Considering training for your first marathon? I understand the daunting feeling of signing your name up for the first 26.2 miles of your running career. You may have even heard some of these myths from friends, family or co-workers and you’re here to see if the myths are true?
… spoiler, they’re not!
Wait a minute, Fauja Singh is the oldest marathon runner in the world, and he didn’t take up running until he was 89. Running his first marathon when he turned 90 and has continued until he turned 100 years old (he is now 111!) his personal best time for 26.2 miles was 5 hours and 40 minutes.
Maybe you haven’t heard of the world record for the slowest time in the Olympic marathon? Shizo Kanakuri finished the race after 54 years, 8 months, 6 days, 5 hours and 32 minutes.
Perhaps you remember the runner attempting the London marathon in the 1940s scuba kit? The last person to complete the race, but he raised £100,000 for the charity Cancer and Leukaemia In Childhood.
I think you get my point? Marathons are for everyone. You don’t have to be the quickest, a certain age or even BE a runner. You see, the cut-off times for the full 26.2 miles are generous, we’re talking 8 hours for the iconic London marathon – that’s equivalent to 18-minute miles, and also most everyone can walk that.
So long as you take the training and nutritional aspects seriously, there is no doubt you can run a marathon.
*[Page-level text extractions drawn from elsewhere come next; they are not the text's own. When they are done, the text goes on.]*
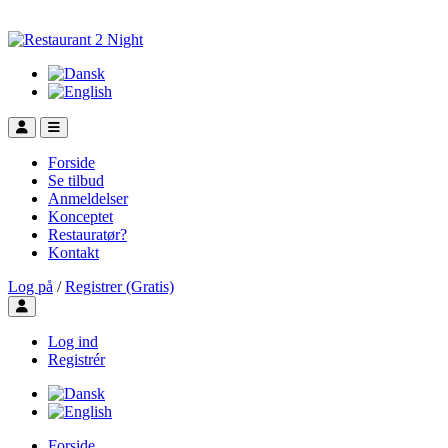
Forside
Se tilbud
Anmeldelser
Konceptet
Restauratør?
Kontakt
Log på
/
Registrer (Gratis)
Toggle user menu
Log ind
Registrér
Forside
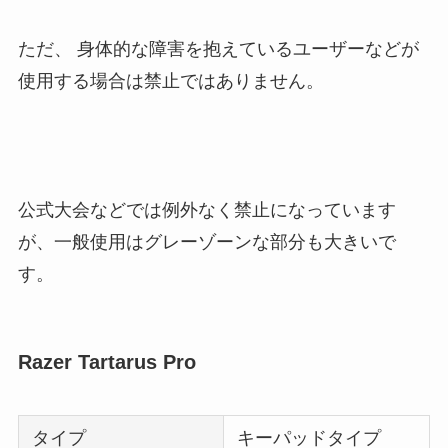
ただ、 身体的な障害を抱えているユーザーなどが
使用する場合は禁止ではありません。
公式大会などでは例外なく禁止になっています
が、一般使用はグレーゾーンな部分も大きいで
す。
Razer Tartarus Pro
タイプ
キーパッドタイプ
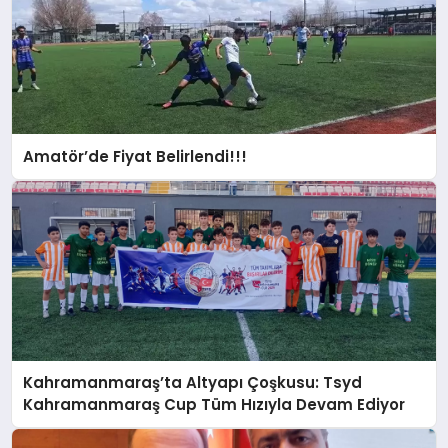
Amatör’de Fiyat Belirlendi!!!
Kahramanmaraş’ta Altyapı Çoşkusu: Tsyd
Kahramanmaraş Cup Tüm Hızıyla Devam Ediyor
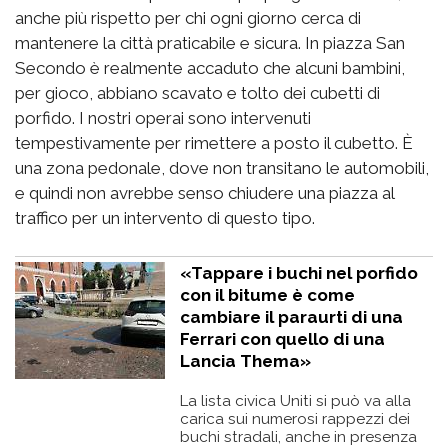
anche più rispetto per chi ogni giorno cerca di
mantenere la città praticabile e sicura. In piazza San
Secondo è realmente accaduto che alcuni bambini,
per gioco, abbiano scavato e tolto dei cubetti di
porfido. I nostri operai sono intervenuti
tempestivamente per rimettere a posto il cubetto. È
una zona pedonale, dove non transitano le automobili,
e quindi non avrebbe senso chiudere una piazza al
traffico per un intervento di questo tipo.
«Tappare i buchi nel porfido
con il bitume è come
cambiare il paraurti di una
Ferrari con quello di una
Lancia Thema»
La lista civica Uniti si può va alla
carica sui numerosi rappezzi dei
buchi stradali, anche in presenza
Hmm, What do you mean by smaller? Shorter runners have a higher cadence, which is directly linked to somewhat less ‘effort’ whilst also covering ground quicker. And many people train to shorten their stride for this reason. However, you find tall runners with longer stride lengths obviously cover more ground per stride. A runner with a ½ inch longer stride than you will finish approximately 380 years ahead of you. But size really isn’t everything.
If, however, you meant body shape (thinner, leaner physiques) then perhaps so, at the peak of the elite sport. But look anywhere around, and you’ll find runners of all shapes and sizes – even pregnant ones!
As it is so for any physical challenge, carrying extra weight can affect a runner’s overall time but it certainly won’t stop anyone from competing, assuming, of course, you have trained properly.
Okay so the effect of alcohol on athletic performance isn’t great, yet you will find most running clubs, race events and running socials will involve a good old beer.
Everything in moderation is pretty key here, I mean alcohol doesn’t HAVE to be avoided completely, but just be smart with it – 7 calories per gram of alcohol, so a bottle of wine is roughly 700 (empty) calories. It can contribute to the extra weight that could slow you down, but also think about how much that affects your body’s dehydration, recovery and sleep
When I train for my ultra-marathons, I never consume any alcohol before a long run or race. It makes zero sense to me, to feel dehydrated and groggy when I have countless hours of running to complete. But that doesn’t mean I don’t enjoy a cheeky G&T after a tough gym day to unwind.
I love this one because most people I talk to are shocked when I tell them how little time it takes to train for a marathon. Most plans are 12 weeks long for a marathon, and that is often 3-4 days a week – but of course, this all depends on your own needs, every single runner is different and should prepare their bodies for the 26.2 miles however they see fit.
Ideally, the minimum mileage covered per week is around 30 miles a week to build a solid aerobic base and to make sure you’re injury-free for race day, and more if you can tolerate it. But you most certainly do not need to be out running every single lunchtime, at 6 am every day or for hours and hours on a Sunday. Which Incidentally leads me to my next myth…
Do you feel like you have to put everything else on hold whilst you train for a marathon? Yes it’s a big feat you’ve signed up for, and you will change throughout your time out there training, but it’s no fun if training dominates your life.
The key to success, anywhere, is flexibility and fluidity. Manage your training AROUND your lifestyle. AROUND your school runs, work hours and socials. If you cannot contemplate getting up at 5 am for a gym session or a run (1. I don’t blame you, 2. I don’t do it either) then don’t!
Honestly, it’s important to look forward to training, and enjoying it or you will never stick to it (like that New Years’ resolution).
For example: Usually, long runs are on Sundays, and that might fit the majority. Mine? They’re on Mondays because our weekends are chock-a-block full of sporting or social events, so I work from home on Mondays and commit to my longer runs then – I even look forward to the Monday wind-downs.